O próprio PNBL teria que ser discutido no Congresso Nacional, na visão do DEM, outra atribuição fixada constitucionalmente. "Trata-se de flagrante violação aos preceitos fundamentais da legalidade e da separação de Poderes", garantem os advogados na arguição feita ao Supremo.
Legalidade e Livre Iniciativa
Além da separação de poderes que teria sido desrespeitada, o DEM ataca em outras duas frentes para tentar anular a vigência de parte da lei que organiza a Telebrás e do decreto presidencial que criou o PNBL. Para o partido, as novas atribuições dadas à estatal ferem o marco regulatório em vigor das telecomunicações, ao ignorar a nova ordem estabelecida pela Lei Geral de Telecomunicações (LGT).
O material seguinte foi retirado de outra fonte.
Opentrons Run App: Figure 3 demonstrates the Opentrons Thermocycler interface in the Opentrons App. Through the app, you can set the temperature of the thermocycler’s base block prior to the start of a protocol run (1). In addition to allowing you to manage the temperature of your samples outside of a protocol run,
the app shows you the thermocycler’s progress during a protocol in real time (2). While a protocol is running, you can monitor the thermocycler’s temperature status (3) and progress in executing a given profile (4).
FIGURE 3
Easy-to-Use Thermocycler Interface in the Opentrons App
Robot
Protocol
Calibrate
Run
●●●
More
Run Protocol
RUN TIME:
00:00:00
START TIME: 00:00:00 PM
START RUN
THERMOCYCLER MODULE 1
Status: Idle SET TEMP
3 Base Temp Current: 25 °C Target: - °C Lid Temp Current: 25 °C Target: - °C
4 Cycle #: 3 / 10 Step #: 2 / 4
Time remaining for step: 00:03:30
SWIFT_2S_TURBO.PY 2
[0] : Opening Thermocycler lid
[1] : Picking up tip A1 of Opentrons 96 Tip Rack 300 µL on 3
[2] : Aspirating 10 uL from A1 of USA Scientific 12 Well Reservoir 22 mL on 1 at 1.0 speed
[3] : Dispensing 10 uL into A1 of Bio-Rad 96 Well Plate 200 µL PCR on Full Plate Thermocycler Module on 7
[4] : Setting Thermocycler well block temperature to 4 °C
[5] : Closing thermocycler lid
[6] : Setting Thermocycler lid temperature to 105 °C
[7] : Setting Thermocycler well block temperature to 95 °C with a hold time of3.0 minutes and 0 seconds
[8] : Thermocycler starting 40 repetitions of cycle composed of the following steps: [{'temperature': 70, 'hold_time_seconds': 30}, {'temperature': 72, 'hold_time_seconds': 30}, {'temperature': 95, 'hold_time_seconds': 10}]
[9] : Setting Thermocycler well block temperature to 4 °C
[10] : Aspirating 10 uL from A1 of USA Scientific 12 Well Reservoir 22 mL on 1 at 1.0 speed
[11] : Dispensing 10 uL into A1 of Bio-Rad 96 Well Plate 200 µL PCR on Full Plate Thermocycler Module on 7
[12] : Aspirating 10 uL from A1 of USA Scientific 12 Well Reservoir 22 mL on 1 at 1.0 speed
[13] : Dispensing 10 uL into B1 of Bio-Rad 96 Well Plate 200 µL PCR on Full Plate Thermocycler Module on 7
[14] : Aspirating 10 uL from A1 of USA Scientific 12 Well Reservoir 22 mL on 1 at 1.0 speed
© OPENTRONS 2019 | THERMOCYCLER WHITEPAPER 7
No entendimento dos advogados, a LGT deixa claro que o serviço de telecomunicações deve ser operado por empresas privadas após a privatização, impedindo assim o retorno de uma estatal no mercado, mesmo que a Constituição ainda assegure à União prestar "diretamente" este serviço à sociedade.
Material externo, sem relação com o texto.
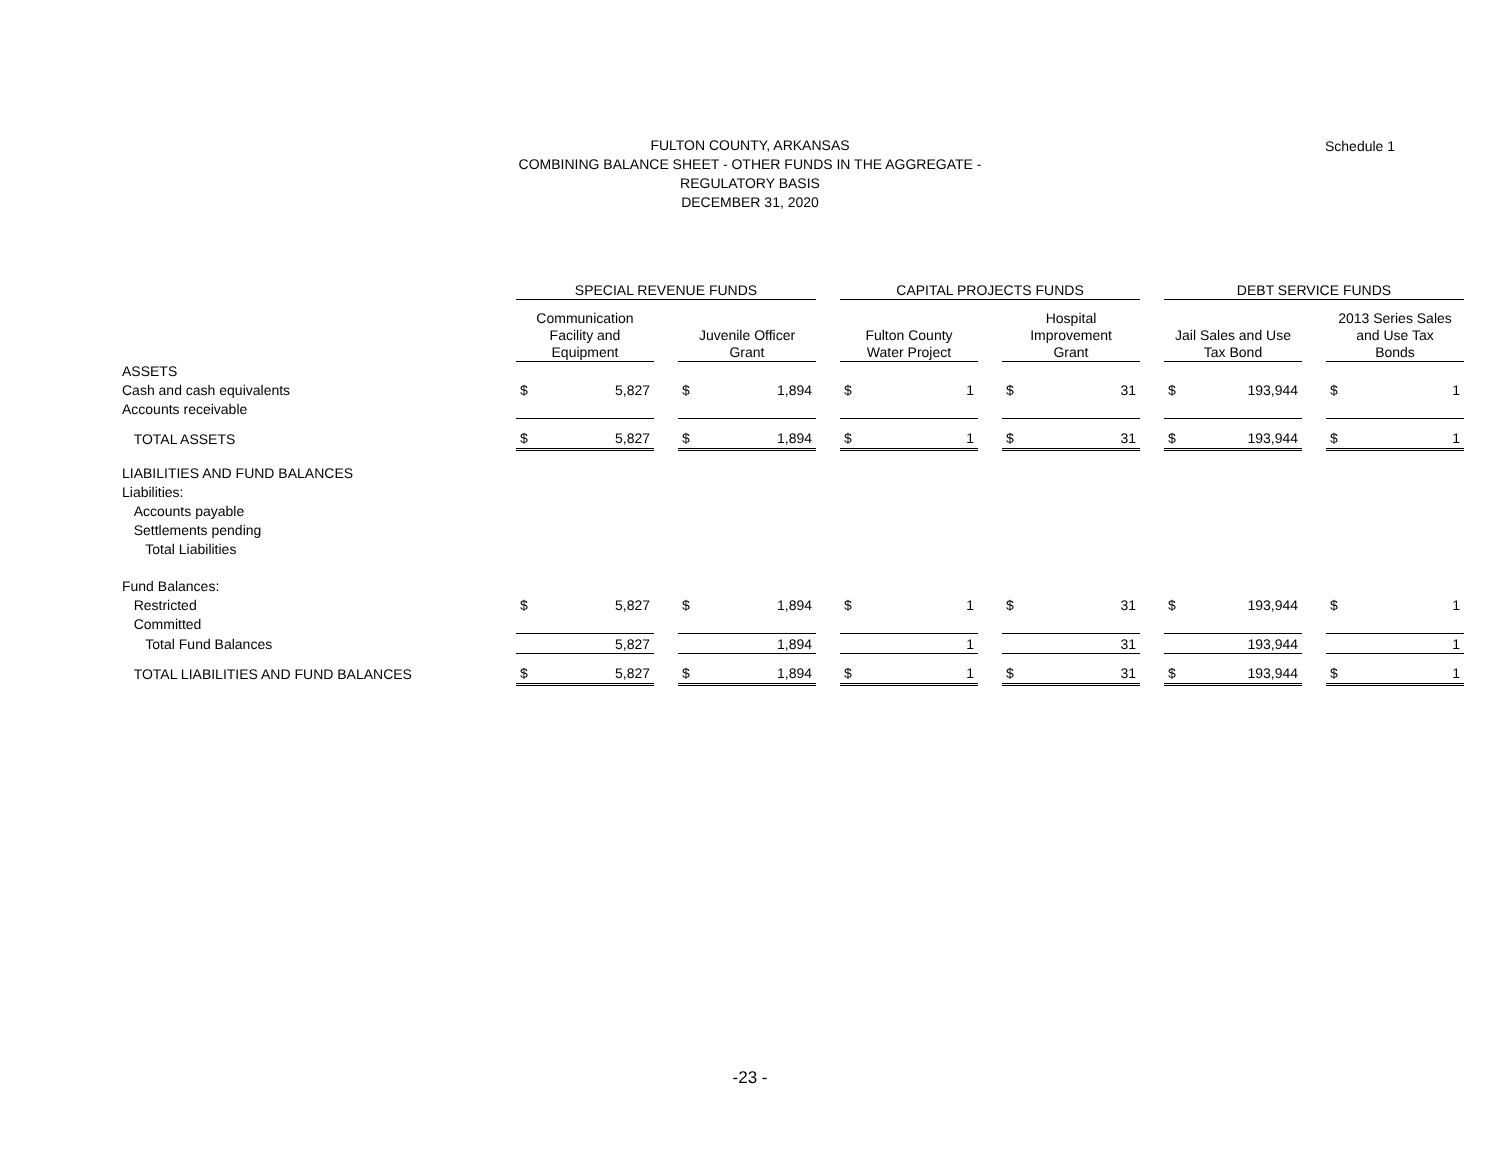Schedule 1
FULTON COUNTY, ARKANSAS
COMBINING BALANCE SHEET - OTHER FUNDS IN THE AGGREGATE -
REGULATORY BASIS
DECEMBER 31, 2020
| | SPECIAL REVENUE FUNDS | | | | | | CAPITAL PROJECTS FUNDS | | | | | | DEBT SERVICE FUNDS | | | | |
| | Communication Facility and Equipment | | | Juvenile Officer Grant | | | Fulton County Water Project | | | Hospital Improvement Grant | | | Jail Sales and Use Tax Bond | | | 2013 Series Sales and Use Tax Bonds | |
| ASSETS | | | | | | | | | | | | | | | | | |
| Cash and cash equivalents | $ | 5,827 | | $ | 1,894 | | $ | 1 | | $ | 31 | | $ | 193,944 | | $ | 1 |
| Accounts receivable | | | | | | | | | | | | | | | | | |
| TOTAL ASSETS | $ | 5,827 | | $ | 1,894 | | $ | 1 | | $ | 31 | | $ | 193,944 | | $ | 1 |
| LIABILITIES AND FUND BALANCES | | | | | | | | | | | | | | | | | |
| Liabilities: | | | | | | | | | | | | | | | | | |
| Accounts payable | | | | | | | | | | | | | | | | | |
| Settlements pending | | | | | | | | | | | | | | | | | |
| Total Liabilities | | | | | | | | | | | | | | | | | |
| Fund Balances: | | | | | | | | | | | | | | | | | |
| Restricted | $ | 5,827 | | $ | 1,894 | | $ | 1 | | $ | 31 | | $ | 193,944 | | $ | 1 |
| Committed | | | | | | | | | | | | | | | | | |
| Total Fund Balances | | 5,827 | | | 1,894 | | | 1 | | | 31 | | | 193,944 | | | 1 |
| TOTAL LIABILITIES AND FUND BALANCES | $ | 5,827 | | $ | 1,894 | | $ | 1 | | $ | 31 | | $ | 193,944 | | $ | 1 |
-23 -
"Não obstante poder a União executar diretamente serviços de telecomunicações, como dispõe o art. 21, XI, da Carta Política, seu desempenho através da Telebrás, entidade da administração indireta, não pode prescindir a Lei", argumentam na ação. "O marco regulatório atual incompatibiliza-se com tal opção, por direcionar a prestação desses serviços à exploração por empresas privadas sob regime de concessão ou permissão", complementam. Para o DEM, esse direito de atuação direta estaria reservado ao serviço prestado em regime público, a telefonia fixa, e não se estenderia a outras atividades do setor como a prestação da banda larga, classificada como Serviço de Valor Adicionado (SVA). Este último seria uma atividade de atuação exclusiva da iniciativa privada na visão do DEM.
Seguindo este raciocínio, o partido entende que a ação do governo federal de revitalizar a Telebrás para atuar na prestação de banda larga afronta a livre concorrência, uma vez que todas as novas atribuições dadas à estatal "poderiam ser perfeitamente desempenhadas pelas empresas privadas que atuam no setor de telecomunicações". A ação movida pelo DEM também acusa o governo de dar "privilégios" a estatal ao garantir à Telebrás o direito de explorar redes estatais de telecomunicações pertencentes a órgãos da Administração Direta e Indireta.